Provided text
Domestic and foreign scholars have conducted considerable research on maize tassel detection. Researchers have employed mainstream object detection frameworks such as Faster R-CNN [24], SSD [25], and YOLO [26] to improve detection precision and efficiency. For example, ResNet [27] and VGGNet [28] have been evaluated as backbone feature extractors in Faster R-CNN for maize tassel detection, with ResNet achieving higher detection precision. In addition, anchor box sizes were adjusted based on the morphological characteristics of maize tassels to improve the matching between the model and the targets. However, these anchor box settings rely on manual experience, introducing subjectivity that may limit model generalization across datasets [29]. A U-Net-based semantic segmentation method has also been used to identify tassel regions. This approach relies on UAV imagery from a single acquisition and requires post-processing to obtain tassel counts, as segmentation alone does not directly produce them [30]. A lightweight SEYOLOX-tiny model was applied to detect maize tassels in UAV field images. While the model demonstrated strong detection performance with an mAP50 of 95.0%, some tassels were missed, and the limited dataset of eight time points restricts its application for continuous tasseling monitoring [31].

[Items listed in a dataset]
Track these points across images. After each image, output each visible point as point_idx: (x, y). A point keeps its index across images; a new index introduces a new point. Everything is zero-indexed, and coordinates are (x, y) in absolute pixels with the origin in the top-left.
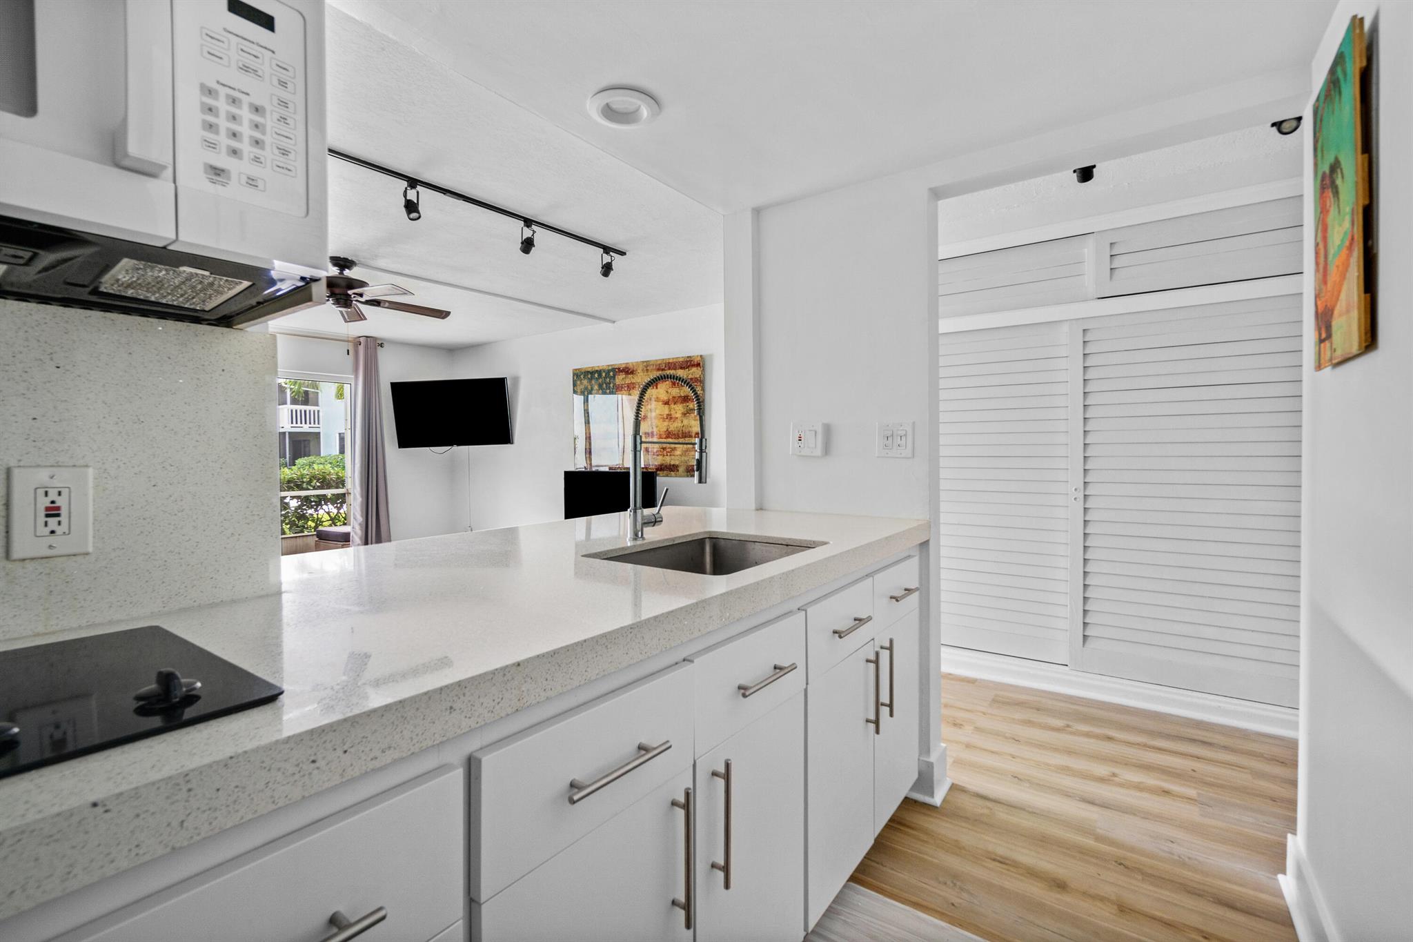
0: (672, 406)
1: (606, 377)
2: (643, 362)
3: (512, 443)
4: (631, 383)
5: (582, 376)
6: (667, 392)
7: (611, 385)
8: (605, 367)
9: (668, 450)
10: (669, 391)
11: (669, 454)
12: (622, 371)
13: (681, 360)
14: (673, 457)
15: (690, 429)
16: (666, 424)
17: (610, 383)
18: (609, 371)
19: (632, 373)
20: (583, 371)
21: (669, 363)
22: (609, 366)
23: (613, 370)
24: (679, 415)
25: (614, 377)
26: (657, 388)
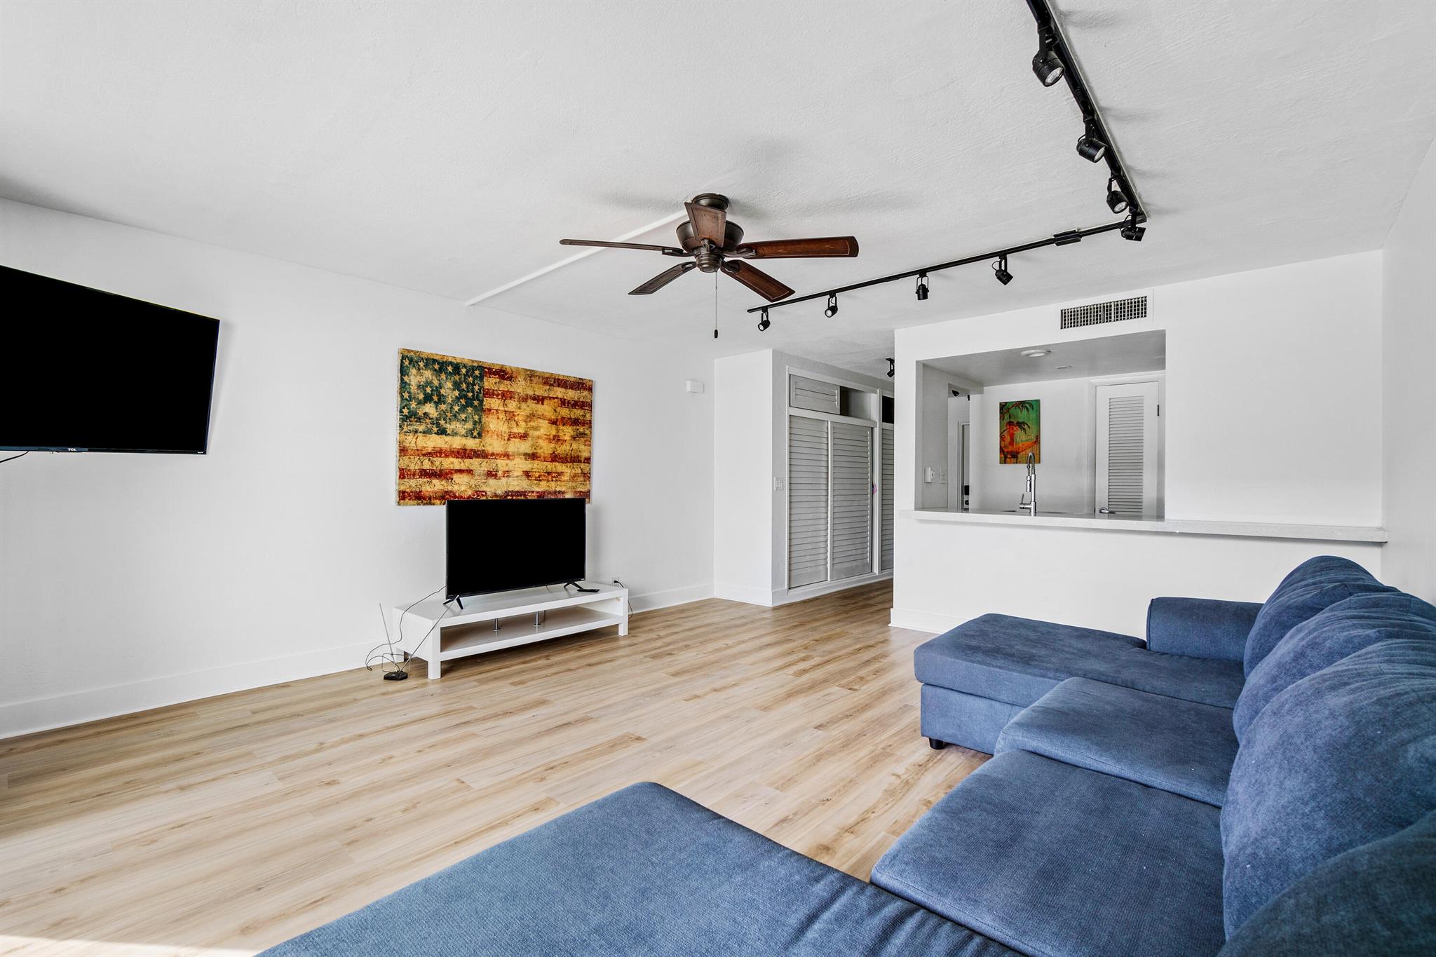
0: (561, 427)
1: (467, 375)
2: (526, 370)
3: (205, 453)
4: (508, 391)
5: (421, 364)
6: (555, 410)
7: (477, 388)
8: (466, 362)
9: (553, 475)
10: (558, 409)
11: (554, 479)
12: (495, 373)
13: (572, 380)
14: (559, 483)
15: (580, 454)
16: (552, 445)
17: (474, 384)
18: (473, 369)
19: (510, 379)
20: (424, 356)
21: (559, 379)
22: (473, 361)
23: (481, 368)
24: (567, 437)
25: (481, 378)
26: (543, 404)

---

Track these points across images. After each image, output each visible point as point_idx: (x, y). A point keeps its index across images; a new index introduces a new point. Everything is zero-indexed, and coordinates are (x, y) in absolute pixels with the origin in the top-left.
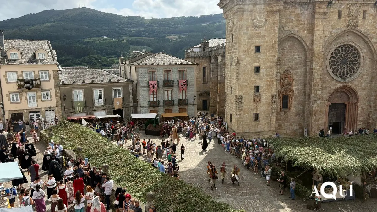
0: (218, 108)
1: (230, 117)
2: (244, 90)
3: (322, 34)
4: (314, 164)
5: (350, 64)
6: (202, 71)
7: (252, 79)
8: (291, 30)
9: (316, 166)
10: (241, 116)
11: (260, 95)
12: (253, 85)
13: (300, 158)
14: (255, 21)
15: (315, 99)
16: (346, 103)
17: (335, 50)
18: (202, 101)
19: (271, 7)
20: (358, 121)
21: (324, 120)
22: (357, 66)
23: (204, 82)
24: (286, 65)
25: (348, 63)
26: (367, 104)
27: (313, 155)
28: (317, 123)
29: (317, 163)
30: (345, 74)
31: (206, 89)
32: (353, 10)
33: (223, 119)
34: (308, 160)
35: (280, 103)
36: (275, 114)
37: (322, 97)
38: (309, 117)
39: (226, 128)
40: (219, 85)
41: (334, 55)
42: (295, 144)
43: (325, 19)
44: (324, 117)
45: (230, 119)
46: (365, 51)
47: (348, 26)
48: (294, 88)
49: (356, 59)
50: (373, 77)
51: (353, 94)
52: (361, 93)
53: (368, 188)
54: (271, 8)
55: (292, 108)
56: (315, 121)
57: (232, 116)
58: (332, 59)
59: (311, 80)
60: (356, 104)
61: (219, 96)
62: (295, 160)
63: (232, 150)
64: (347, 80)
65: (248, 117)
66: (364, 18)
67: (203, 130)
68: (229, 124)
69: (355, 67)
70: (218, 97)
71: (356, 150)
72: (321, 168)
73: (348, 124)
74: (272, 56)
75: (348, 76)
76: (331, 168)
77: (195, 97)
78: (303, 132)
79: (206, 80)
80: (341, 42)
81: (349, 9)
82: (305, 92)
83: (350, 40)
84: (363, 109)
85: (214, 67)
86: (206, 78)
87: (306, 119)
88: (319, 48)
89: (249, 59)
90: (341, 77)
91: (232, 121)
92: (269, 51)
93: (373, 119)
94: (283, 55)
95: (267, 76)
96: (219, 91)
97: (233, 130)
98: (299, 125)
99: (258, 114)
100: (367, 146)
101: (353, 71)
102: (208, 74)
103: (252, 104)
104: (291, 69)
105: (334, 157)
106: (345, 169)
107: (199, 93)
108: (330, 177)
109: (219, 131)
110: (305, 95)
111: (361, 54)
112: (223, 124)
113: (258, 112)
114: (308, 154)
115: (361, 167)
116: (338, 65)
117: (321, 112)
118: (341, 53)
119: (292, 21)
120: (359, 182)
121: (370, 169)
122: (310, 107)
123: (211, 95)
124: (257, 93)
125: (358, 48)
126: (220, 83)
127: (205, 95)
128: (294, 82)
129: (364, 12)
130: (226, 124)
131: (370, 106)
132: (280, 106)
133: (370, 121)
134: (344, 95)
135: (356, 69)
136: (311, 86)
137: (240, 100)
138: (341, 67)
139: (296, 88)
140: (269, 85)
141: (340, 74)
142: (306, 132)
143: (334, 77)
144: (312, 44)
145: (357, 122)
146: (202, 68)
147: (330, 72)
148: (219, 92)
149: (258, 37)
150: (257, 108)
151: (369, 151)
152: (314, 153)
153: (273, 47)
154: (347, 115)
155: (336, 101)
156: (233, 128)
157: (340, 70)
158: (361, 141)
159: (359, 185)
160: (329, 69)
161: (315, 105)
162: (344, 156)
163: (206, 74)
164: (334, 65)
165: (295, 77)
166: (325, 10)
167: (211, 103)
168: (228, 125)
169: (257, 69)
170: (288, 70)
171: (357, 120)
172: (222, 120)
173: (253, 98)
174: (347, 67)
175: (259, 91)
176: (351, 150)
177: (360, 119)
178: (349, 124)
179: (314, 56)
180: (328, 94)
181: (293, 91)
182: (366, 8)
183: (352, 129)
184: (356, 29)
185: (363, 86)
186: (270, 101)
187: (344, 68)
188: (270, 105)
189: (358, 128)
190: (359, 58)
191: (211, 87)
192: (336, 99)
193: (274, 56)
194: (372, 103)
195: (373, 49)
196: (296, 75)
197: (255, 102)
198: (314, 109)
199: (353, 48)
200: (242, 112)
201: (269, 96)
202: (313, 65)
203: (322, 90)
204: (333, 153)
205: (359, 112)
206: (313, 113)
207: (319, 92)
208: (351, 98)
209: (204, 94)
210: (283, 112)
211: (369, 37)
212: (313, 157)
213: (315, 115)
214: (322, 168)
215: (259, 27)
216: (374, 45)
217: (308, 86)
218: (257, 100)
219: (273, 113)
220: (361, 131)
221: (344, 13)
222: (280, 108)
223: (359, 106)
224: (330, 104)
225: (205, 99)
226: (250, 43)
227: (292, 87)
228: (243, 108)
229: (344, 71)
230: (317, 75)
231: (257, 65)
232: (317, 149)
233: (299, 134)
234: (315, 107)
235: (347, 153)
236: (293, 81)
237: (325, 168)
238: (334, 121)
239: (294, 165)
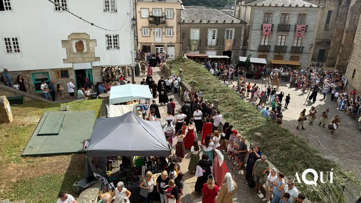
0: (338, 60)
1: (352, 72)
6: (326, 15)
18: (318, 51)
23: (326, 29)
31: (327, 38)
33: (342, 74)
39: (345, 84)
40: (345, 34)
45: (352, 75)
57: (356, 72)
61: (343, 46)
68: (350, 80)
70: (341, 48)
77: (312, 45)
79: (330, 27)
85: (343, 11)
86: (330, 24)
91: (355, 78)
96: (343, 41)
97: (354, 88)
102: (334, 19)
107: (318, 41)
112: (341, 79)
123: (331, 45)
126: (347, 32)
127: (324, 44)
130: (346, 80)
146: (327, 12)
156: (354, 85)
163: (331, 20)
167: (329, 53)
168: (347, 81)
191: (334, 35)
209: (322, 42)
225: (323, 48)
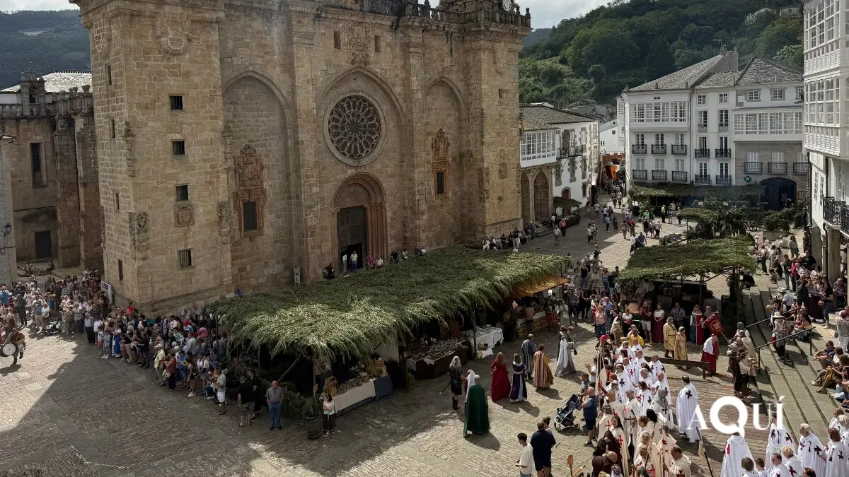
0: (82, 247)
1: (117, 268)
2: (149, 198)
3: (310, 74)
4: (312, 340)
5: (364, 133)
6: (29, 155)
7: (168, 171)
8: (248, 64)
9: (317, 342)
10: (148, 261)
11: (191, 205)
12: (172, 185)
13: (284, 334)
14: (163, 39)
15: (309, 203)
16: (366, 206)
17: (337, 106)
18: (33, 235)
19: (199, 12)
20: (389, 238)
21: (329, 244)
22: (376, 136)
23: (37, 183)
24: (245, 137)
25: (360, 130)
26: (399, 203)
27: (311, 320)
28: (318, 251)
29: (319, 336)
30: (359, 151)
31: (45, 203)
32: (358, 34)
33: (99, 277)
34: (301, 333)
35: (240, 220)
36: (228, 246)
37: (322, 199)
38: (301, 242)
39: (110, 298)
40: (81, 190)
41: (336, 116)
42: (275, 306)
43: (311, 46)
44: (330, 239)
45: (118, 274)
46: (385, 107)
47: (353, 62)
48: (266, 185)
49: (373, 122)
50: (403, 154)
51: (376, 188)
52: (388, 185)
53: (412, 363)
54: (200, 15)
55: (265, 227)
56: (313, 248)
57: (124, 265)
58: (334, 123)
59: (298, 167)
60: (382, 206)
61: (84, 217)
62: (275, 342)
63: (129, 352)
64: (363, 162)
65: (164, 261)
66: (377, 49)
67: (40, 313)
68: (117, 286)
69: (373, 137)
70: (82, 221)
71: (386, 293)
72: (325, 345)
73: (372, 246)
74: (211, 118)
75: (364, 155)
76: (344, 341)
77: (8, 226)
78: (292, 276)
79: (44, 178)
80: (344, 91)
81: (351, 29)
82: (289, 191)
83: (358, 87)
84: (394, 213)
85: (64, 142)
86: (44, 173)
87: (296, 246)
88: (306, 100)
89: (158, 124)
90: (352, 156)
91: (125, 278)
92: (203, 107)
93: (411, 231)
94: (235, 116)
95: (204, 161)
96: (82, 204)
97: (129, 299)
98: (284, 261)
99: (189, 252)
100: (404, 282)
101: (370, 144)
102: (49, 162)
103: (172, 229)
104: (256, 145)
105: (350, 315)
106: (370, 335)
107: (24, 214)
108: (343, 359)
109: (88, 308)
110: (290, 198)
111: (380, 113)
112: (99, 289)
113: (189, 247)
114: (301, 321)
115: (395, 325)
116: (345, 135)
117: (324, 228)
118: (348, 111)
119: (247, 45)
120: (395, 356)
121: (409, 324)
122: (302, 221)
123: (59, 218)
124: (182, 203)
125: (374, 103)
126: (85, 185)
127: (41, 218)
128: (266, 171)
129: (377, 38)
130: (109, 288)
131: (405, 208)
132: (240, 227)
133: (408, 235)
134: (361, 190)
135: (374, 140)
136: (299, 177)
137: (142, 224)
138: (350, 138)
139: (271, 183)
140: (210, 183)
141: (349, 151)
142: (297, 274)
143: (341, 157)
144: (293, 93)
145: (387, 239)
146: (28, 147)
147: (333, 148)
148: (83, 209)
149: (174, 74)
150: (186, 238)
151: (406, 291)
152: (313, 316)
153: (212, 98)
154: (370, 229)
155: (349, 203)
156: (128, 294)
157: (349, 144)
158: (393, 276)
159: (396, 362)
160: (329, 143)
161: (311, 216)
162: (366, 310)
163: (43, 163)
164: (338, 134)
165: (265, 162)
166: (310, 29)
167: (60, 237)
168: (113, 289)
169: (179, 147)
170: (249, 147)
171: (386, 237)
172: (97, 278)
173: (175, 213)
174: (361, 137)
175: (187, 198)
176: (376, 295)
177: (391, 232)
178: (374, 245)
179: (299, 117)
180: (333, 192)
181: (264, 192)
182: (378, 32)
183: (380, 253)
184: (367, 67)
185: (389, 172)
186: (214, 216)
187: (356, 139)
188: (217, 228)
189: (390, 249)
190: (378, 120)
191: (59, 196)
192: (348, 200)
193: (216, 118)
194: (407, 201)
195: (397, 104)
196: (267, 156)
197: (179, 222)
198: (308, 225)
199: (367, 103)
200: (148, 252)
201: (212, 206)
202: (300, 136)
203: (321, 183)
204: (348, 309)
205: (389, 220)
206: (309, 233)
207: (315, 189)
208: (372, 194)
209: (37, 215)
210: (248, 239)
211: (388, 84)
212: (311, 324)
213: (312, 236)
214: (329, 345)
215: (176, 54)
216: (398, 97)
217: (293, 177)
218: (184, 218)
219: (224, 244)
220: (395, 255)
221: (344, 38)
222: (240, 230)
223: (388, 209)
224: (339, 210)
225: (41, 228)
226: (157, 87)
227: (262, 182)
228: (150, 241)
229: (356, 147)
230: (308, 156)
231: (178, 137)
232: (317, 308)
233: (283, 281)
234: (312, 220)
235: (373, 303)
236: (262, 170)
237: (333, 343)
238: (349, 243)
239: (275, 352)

What is required
Continue the passage on maize tassel detection research, starting right after its final sentence.

Answer area
YOLO uses a modular architecture, typically consisting of a backbone for feature extraction, a neck for feature aggregation, and a head for classification and regression tasks. The backbone is composed of Conv, C2f, and SPPF modules, which extract multi-scale feature information. The C2f module enhances feature representation using convolutional and Bottleneck blocks, while the SPPF module captures features at different scales through max-pooling. The neck combines Path Aggregation Network (PAN) and Feature Pyramid Network (FPN) structures to fuse features at multiple levels. The head employs a decoupled, anchor-free design with three detection heads for classification and localization, producing target categories and bounding boxes. This structure allows flexible modification and lightweight adjustment, and it is widely used in agricultural computer vision applications. YOLO-based target detection algorithms perform effectively in complex natural scenarios but rely on high computational power and large storage resources, which limits the deployment and application of mature detection models on small mobile terminals [32]. To promote the practical application of detection algorithms, research on lightweight target detection networks has become a hotspot [33].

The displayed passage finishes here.